Many are excited about a new clinic in Northern Michigan — that aims to offer cheaper care to certain people.

Flora Craft, Great Lakes Castings, Metalworks, Western Land Services and Whitehall Ind. worked together to open the new clinic. The United Way of Mason County and the Pennies from Heaven Foundation were also involved.

It will provide care to employees of those companies and their families. The new “Learn Wellness Center” is in Ludington in Mason County.

“Very convenient. It’s right around the corner from our offices,” Great Lakes Human Resources Generalist

A new health center — dedicated to the people who work for five Mason County companies.

The employees are excited about what it can offer them. For Brandi Verheek, it equals time and gas money.

“I currently drive from Manistee, and I have a primary care physician in Manistee, which I’m very happy with,” Verheek said. “However, to get hours outside of 5 o’ clock, I don’t make it back into town by 5 o’ clock.”

The clinic is inside All Access-Care in Ludington. It has no copays and no fees for lab tests.

“I have to have some lab tests done so I can bring those labs. The lab orders here to this clinic and they can draw do the lab draw there, and I can be on my way really quickly.”

The clinic is open from 11 to 7.

So employees and their families will have somewhere to go after typical business hours.

“We are an eight to five company, and sometimes it’s really hard to get ourselves or our kids or our family members into the clinic or their doctor’s office,” Western Land Services Human Resources and Benefits Coordinator Meaghan Greene said.

The services are centered on primary care.

“This is an opportunity for them to get services that they may not be getting now.
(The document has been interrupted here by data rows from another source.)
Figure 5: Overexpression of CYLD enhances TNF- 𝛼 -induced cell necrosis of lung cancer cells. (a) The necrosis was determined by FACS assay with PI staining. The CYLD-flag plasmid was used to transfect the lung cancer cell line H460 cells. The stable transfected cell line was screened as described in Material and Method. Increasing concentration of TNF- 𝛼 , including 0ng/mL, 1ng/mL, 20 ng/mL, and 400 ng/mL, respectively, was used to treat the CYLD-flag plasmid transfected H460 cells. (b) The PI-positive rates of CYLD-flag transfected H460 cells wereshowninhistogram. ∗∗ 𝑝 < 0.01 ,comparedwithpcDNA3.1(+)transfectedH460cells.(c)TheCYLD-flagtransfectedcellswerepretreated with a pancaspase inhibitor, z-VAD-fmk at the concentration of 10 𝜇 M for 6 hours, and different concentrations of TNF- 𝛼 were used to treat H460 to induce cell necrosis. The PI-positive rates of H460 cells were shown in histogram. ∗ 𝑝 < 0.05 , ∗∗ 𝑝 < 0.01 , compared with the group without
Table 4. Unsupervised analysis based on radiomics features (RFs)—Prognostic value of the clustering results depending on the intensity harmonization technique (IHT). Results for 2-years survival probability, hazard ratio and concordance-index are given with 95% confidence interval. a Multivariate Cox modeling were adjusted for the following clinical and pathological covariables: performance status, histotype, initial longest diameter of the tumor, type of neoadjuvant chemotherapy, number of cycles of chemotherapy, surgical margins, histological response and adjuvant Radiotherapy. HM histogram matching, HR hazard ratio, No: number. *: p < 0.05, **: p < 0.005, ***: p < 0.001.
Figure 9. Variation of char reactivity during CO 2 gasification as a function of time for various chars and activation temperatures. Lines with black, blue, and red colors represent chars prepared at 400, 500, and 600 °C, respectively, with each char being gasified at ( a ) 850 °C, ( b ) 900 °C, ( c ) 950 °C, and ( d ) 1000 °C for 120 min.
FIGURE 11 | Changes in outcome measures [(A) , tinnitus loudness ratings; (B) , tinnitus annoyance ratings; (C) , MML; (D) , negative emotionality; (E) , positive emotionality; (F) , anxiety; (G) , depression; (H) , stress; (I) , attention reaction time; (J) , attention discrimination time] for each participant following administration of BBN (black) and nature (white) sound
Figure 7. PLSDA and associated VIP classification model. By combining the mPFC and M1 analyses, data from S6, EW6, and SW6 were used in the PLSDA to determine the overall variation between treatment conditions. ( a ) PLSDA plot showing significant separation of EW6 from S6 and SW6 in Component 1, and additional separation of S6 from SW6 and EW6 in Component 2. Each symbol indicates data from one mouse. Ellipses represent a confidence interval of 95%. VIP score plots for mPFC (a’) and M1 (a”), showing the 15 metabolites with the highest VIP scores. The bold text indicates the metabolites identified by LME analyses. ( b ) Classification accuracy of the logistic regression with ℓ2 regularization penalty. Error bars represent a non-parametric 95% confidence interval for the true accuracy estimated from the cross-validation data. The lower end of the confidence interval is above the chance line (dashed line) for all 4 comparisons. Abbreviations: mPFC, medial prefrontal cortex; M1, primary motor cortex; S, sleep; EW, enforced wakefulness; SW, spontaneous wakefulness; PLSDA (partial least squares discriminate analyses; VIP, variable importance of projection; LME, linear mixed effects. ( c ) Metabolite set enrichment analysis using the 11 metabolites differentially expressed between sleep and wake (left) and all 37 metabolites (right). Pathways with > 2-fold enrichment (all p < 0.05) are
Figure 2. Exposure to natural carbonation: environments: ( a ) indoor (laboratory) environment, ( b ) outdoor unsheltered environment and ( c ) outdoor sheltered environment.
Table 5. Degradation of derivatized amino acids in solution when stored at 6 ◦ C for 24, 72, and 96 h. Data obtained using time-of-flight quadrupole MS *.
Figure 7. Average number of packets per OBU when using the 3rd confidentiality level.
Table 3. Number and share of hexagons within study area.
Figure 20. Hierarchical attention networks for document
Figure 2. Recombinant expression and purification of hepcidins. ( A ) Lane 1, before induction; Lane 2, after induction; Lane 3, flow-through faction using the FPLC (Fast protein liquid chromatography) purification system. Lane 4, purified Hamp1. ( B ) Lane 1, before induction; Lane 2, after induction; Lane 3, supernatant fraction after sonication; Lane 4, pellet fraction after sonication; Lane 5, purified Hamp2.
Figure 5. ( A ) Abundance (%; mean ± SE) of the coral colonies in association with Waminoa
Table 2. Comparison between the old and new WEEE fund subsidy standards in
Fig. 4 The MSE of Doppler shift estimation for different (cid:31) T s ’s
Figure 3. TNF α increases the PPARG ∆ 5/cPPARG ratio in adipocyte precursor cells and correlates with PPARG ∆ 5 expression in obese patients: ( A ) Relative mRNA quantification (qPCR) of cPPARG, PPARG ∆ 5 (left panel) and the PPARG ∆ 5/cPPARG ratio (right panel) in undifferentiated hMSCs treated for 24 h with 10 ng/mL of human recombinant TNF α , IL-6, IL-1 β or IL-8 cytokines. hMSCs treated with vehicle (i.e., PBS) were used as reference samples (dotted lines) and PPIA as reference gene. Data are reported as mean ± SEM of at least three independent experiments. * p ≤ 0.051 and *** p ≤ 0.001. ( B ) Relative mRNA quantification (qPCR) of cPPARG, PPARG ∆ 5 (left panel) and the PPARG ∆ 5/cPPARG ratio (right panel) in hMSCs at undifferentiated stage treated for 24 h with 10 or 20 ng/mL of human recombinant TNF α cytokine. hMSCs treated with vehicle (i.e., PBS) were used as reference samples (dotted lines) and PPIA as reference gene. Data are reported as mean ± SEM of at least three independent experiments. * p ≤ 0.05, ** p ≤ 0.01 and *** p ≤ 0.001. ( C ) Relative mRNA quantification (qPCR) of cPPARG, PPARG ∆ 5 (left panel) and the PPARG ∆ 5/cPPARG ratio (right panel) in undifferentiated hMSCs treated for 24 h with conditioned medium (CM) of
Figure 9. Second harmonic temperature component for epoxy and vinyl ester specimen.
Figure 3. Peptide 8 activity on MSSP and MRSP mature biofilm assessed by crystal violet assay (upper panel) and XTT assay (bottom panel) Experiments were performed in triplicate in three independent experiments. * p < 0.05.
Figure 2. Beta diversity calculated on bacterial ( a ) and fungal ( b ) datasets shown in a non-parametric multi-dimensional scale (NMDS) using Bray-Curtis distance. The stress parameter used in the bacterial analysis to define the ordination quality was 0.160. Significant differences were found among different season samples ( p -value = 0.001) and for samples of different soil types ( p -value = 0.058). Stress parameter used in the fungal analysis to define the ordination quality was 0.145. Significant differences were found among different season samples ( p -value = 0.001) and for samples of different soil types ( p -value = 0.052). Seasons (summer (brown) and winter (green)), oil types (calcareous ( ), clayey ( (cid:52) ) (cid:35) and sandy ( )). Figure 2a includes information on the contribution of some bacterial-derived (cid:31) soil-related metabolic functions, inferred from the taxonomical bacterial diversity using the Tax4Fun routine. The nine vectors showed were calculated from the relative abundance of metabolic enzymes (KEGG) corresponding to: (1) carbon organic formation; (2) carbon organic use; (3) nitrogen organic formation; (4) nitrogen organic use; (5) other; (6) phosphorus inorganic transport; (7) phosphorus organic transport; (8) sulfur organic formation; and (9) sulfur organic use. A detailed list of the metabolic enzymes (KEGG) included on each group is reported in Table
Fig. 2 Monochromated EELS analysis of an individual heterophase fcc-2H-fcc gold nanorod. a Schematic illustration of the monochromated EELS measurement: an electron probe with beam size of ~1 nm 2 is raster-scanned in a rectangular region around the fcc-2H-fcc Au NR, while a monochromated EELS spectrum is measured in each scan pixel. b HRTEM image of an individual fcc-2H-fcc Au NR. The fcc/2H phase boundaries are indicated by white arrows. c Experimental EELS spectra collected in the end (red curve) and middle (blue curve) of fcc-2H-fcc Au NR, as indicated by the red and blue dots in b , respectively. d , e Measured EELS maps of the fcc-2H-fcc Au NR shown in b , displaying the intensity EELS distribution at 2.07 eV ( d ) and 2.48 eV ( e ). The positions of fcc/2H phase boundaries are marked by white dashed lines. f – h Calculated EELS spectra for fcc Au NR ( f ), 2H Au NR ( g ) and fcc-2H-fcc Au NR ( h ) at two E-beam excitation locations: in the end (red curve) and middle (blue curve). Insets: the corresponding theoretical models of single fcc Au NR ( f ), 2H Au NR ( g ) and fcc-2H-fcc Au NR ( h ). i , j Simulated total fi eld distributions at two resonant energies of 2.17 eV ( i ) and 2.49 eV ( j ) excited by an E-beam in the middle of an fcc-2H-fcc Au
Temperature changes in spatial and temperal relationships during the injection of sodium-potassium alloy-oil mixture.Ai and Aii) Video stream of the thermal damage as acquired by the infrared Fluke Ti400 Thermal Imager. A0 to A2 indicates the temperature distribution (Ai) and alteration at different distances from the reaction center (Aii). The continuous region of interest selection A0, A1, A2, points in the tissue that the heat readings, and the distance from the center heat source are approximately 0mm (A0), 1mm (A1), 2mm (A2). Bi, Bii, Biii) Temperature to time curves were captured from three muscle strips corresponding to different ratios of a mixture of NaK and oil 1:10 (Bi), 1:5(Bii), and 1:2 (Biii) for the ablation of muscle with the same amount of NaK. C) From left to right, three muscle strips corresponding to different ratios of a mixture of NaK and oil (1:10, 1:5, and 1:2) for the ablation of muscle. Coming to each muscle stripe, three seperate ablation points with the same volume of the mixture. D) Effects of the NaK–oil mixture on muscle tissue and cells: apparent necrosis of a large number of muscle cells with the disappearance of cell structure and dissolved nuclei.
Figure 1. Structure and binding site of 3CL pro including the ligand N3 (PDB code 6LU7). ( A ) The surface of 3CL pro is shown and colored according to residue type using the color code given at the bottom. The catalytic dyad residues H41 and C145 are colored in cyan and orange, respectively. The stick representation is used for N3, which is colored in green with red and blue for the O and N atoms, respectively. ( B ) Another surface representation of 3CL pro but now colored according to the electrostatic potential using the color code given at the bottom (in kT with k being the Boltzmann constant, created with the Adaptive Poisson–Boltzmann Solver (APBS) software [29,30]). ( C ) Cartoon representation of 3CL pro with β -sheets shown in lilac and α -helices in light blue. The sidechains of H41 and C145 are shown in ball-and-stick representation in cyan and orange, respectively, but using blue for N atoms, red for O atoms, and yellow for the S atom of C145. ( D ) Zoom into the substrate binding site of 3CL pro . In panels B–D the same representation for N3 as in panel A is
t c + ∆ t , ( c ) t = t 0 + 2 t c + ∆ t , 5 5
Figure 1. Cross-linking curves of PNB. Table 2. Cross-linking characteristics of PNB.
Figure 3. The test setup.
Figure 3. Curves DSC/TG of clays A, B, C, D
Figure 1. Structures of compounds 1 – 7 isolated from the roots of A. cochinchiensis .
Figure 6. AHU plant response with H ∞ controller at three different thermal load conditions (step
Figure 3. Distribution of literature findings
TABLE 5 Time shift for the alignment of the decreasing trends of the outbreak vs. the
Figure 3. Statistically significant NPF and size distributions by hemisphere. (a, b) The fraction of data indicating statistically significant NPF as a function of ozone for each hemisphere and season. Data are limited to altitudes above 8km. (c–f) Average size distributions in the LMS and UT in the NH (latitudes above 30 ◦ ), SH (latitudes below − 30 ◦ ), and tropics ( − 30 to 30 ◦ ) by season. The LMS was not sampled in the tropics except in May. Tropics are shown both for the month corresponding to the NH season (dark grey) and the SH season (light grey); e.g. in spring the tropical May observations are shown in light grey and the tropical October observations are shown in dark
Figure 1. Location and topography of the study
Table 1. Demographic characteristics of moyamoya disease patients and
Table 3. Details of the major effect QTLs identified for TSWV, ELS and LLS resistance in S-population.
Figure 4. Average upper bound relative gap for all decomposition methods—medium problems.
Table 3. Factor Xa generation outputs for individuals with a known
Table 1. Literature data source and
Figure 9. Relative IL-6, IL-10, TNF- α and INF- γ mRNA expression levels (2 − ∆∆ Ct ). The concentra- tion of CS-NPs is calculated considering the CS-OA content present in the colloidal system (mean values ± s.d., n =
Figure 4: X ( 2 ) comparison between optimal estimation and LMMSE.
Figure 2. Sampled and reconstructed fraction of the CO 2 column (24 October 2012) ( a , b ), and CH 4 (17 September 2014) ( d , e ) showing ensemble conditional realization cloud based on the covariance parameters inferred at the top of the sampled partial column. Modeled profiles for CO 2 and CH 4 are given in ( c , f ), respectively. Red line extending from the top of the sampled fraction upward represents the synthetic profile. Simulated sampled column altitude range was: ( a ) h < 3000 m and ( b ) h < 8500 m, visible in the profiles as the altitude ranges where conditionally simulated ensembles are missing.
Not everyone in our company has a primary healthcare physician. This allows them someplace to go on a regular basis,” Killips said.

There are about 1,000 employees in the five companies combined. Add in spouses and children, and the clinic could impact thousands more.

“This is trying to make sure our employees aren’t having to run to the emergency room because we don’t have a clinic here that’s got a wide variety of hours or can meet people in the middle of the night if need be.”